=== Exercise input ===

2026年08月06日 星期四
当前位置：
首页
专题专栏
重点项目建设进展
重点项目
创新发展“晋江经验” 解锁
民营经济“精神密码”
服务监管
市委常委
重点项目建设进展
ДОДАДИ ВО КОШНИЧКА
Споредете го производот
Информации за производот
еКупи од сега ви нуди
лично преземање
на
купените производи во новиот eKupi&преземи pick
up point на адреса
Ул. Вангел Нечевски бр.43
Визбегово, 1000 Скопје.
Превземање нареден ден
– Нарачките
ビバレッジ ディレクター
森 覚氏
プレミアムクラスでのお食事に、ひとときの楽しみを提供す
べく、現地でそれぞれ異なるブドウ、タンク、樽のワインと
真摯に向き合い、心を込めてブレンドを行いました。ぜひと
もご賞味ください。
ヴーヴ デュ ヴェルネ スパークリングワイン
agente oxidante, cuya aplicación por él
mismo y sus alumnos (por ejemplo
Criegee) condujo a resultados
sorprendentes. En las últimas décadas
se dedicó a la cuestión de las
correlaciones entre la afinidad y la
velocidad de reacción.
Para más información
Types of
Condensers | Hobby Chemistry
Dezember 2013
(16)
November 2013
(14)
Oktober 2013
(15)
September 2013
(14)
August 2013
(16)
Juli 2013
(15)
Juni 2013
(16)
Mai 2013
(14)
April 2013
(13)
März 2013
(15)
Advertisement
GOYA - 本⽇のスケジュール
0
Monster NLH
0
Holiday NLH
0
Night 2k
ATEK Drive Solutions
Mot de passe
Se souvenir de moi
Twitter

=== Task directions ===
The entries above must be returned exactly.

=== Task result ===
2026年08月06日 星期四
当前位置：
首页
专题专栏
重点项目建设进展
重点项目
创新发展“晋江经验” 解锁
民营经济“精神密码”
服务监管
市委常委
重点项目建设进展
ДОДАДИ ВО КОШНИЧКА
Споредете го производот
Информации за производот
еКупи од сега ви нуди
лично преземање
на
купените производи во новиот eKupi&преземи pick
up point на адреса
Ул. Вангел Нечевски бр.43
Визбегово, 1000 Скопје.
Превземање нареден ден
– Нарачките
ビバレッジ ディレクター
森 覚氏
プレミアムクラスでのお食事に、ひとときの楽しみを提供す
べく、現地でそれぞれ異なるブドウ、タンク、樽のワインと
真摯に向き合い、心を込めてブレンドを行いました。ぜひと
もご賞味ください。
ヴーヴ デュ ヴェルネ スパークリングワイン
agente oxidante, cuya aplicación por él
mismo y sus alumnos (por ejemplo
Criegee) condujo a resultados
sorprendentes. En las últimas décadas
se dedicó a la cuestión de las
correlaciones entre la afinidad y la
velocidad de reacción.
Para más información
Types of
Condensers | Hobby Chemistry
Dezember 2013
(16)
November 2013
(14)
Oktober 2013
(15)
September 2013
(14)
August 2013
(16)
Juli 2013
(15)
Juni 2013
(16)
Mai 2013
(14)
April 2013
(13)
März 2013
(15)
Advertisement
GOYA - 本⽇のスケジュール
0
Monster NLH
0
Holiday NLH
0
Night 2k
ATEK Drive Solutions
Mot de passe
Se souvenir de moi
Twitter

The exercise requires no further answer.